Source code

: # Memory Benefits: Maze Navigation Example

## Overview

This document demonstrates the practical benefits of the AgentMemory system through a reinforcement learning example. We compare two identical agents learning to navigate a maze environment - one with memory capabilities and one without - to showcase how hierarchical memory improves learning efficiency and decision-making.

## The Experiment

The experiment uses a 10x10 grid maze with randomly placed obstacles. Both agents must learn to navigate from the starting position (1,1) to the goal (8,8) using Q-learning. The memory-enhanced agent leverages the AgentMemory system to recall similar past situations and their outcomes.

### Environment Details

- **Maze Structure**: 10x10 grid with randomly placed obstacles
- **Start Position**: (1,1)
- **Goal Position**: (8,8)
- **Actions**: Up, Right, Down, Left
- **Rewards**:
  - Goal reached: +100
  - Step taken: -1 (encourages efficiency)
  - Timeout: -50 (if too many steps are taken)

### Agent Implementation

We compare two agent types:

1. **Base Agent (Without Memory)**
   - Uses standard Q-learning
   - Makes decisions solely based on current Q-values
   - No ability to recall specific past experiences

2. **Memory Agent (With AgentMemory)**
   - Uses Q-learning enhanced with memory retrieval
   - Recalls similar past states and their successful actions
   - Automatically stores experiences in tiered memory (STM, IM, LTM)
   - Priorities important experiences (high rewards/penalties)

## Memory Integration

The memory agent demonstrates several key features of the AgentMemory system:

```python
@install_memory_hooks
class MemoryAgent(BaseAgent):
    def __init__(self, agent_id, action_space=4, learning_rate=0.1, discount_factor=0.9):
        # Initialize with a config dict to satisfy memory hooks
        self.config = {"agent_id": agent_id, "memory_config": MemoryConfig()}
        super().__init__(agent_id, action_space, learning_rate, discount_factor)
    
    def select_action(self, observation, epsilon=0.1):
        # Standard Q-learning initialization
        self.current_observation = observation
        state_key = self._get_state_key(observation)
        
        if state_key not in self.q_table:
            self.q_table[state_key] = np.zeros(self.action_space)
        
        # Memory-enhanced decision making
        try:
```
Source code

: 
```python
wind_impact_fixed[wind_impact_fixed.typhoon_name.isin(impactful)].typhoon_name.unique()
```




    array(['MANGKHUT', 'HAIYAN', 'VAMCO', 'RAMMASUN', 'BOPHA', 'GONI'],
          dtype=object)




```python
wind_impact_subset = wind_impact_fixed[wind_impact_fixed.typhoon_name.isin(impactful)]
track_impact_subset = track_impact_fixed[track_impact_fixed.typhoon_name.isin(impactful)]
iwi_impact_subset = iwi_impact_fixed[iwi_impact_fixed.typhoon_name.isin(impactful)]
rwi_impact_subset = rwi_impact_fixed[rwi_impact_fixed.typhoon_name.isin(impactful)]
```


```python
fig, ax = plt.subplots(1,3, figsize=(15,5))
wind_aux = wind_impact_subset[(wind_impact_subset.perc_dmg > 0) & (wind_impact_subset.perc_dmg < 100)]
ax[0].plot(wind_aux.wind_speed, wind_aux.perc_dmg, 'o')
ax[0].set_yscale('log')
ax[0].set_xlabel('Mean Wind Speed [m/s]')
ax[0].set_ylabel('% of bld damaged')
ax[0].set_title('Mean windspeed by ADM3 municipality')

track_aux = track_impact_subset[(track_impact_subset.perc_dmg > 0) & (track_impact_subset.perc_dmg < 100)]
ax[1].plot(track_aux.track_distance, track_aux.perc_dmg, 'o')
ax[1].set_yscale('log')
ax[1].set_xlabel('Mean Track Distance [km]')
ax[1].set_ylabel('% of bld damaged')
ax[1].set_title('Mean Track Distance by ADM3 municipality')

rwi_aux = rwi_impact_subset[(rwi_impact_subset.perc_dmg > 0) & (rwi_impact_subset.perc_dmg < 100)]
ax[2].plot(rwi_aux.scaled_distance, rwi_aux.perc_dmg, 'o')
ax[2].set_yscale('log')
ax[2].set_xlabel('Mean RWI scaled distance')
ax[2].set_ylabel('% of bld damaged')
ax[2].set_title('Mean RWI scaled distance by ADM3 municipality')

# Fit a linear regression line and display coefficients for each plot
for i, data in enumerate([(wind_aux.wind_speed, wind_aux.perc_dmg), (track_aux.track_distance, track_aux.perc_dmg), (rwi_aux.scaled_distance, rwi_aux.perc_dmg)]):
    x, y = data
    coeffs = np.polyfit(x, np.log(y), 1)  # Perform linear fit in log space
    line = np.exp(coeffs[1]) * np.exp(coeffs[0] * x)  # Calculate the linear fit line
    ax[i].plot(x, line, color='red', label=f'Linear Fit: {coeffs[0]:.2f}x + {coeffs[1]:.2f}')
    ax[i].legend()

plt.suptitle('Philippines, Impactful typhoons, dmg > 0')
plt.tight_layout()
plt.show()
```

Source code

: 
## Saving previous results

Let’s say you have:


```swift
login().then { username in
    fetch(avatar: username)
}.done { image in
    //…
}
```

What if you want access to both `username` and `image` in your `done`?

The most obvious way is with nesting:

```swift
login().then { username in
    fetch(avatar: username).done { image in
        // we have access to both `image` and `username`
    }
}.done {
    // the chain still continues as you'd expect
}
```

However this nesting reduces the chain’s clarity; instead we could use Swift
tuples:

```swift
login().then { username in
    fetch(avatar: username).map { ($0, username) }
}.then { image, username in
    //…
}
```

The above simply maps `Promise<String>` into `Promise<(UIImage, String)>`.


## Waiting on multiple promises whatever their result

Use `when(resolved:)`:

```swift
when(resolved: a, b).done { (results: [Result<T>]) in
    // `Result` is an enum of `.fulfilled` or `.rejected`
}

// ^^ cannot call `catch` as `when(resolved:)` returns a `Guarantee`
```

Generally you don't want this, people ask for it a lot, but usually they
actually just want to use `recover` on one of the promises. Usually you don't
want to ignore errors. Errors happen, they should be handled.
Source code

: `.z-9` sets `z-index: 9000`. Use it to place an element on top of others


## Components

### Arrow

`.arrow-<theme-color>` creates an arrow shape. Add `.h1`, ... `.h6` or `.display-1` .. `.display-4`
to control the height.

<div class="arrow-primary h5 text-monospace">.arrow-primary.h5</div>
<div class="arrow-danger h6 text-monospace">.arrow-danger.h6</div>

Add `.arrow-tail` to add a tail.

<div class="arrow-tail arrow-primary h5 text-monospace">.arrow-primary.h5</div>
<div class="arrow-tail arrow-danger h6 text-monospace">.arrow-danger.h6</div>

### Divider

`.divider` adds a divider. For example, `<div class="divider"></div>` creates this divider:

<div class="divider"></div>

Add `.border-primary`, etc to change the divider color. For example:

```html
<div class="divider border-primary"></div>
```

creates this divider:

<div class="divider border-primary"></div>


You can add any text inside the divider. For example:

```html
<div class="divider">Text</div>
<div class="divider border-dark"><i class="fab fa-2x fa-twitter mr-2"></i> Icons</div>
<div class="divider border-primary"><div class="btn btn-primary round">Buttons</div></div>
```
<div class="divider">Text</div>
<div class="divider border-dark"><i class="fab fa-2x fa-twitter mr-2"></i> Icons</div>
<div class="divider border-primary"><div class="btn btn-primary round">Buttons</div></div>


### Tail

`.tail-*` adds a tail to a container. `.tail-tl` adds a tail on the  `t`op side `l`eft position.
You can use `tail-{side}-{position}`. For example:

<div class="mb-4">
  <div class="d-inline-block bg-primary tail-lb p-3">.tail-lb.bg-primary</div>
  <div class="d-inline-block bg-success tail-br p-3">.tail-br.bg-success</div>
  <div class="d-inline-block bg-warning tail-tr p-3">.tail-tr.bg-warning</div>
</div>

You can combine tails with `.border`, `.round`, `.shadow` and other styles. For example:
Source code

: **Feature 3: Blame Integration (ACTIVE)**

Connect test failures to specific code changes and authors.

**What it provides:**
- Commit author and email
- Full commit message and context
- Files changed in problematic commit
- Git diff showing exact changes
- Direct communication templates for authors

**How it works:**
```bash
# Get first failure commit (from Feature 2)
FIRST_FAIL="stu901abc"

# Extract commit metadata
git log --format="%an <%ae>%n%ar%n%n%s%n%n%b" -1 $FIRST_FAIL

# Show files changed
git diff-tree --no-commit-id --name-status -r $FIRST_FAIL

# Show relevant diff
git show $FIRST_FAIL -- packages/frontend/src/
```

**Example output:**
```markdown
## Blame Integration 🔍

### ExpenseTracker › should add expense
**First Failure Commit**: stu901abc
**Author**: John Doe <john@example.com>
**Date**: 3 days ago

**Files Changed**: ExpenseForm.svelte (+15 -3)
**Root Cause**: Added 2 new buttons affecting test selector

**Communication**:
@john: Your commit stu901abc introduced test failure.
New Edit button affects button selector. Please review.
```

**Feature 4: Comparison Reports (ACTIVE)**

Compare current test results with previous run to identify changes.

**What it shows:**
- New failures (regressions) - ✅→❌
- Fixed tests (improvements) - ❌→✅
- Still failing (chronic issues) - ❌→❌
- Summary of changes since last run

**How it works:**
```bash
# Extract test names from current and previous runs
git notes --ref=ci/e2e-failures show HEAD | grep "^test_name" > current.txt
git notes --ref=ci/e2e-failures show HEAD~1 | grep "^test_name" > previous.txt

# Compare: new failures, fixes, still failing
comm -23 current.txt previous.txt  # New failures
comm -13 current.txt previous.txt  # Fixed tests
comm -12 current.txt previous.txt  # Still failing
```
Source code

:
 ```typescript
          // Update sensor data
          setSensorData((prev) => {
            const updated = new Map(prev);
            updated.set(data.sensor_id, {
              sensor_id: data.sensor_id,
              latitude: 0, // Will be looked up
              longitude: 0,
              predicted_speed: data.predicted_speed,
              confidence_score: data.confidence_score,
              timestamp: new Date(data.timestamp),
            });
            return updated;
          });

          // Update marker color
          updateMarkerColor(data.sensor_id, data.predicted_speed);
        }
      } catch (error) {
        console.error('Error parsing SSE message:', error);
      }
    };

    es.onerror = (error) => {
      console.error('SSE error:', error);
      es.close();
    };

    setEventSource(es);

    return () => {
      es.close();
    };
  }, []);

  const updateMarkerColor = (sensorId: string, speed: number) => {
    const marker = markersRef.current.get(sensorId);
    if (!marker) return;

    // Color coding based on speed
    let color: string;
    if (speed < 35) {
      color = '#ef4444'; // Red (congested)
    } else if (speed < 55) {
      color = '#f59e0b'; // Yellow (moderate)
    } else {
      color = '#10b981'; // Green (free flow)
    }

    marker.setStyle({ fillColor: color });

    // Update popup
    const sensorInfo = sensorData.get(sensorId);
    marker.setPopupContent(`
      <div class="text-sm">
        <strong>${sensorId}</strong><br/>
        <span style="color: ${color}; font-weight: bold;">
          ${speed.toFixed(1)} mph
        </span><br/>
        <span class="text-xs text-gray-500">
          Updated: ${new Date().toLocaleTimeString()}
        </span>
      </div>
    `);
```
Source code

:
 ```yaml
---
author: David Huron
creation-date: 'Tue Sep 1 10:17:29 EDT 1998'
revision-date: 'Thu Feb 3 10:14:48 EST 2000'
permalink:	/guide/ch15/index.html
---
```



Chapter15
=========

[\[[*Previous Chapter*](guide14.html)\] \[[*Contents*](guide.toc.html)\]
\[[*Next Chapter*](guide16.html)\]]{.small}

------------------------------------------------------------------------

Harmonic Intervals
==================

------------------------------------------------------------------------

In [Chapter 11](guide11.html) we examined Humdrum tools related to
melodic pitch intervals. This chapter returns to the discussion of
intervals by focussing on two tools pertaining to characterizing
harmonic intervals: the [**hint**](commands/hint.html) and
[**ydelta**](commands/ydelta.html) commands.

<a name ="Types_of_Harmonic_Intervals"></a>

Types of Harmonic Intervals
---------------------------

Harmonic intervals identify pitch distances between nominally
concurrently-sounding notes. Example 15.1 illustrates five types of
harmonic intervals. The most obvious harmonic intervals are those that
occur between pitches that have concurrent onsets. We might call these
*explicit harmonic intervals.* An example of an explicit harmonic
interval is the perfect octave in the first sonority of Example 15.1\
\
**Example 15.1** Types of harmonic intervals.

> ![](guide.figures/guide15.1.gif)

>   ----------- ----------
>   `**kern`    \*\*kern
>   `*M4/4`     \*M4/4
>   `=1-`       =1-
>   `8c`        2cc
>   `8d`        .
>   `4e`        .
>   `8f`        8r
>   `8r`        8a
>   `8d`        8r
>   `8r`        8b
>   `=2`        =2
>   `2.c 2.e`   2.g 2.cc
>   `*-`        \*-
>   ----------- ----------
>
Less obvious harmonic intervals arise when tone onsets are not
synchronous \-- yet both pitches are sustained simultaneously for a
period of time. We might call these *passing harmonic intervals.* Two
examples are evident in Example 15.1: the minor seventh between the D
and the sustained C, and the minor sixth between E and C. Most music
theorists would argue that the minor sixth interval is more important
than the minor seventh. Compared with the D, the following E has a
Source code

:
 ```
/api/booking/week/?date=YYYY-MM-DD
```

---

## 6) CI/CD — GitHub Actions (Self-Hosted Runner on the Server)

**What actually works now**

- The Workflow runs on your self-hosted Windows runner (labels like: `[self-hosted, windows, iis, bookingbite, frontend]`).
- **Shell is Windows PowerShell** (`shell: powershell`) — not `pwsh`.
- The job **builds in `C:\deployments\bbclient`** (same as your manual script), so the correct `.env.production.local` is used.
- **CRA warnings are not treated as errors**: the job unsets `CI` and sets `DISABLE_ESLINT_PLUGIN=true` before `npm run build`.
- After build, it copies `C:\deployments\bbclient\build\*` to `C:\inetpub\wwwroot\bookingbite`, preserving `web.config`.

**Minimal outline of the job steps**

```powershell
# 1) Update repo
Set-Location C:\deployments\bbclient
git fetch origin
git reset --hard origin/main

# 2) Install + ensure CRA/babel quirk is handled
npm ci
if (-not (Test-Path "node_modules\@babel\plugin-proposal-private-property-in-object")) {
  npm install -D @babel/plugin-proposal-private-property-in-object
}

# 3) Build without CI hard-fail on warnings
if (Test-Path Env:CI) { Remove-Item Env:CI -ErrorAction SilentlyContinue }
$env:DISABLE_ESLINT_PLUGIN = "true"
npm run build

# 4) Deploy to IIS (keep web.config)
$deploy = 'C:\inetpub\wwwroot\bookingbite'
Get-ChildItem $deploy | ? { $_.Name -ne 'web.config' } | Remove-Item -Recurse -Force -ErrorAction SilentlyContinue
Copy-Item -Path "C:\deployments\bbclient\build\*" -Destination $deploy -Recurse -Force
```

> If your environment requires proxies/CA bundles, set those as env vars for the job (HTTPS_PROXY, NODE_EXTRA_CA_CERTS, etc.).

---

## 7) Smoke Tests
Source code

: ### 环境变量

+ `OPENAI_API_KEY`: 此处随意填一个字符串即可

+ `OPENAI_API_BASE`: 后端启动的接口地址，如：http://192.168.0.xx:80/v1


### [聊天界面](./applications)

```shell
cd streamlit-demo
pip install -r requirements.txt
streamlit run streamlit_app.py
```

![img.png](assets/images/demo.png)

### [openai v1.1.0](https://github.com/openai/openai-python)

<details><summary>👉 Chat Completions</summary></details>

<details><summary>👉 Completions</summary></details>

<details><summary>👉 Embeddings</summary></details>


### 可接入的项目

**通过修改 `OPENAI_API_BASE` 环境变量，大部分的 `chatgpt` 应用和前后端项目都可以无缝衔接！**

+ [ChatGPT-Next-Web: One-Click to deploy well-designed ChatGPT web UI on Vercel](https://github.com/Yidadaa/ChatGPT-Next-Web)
————————
Prompt | How many lines of the listing include the string "done"? Respond with the number only.

Result for this task | 5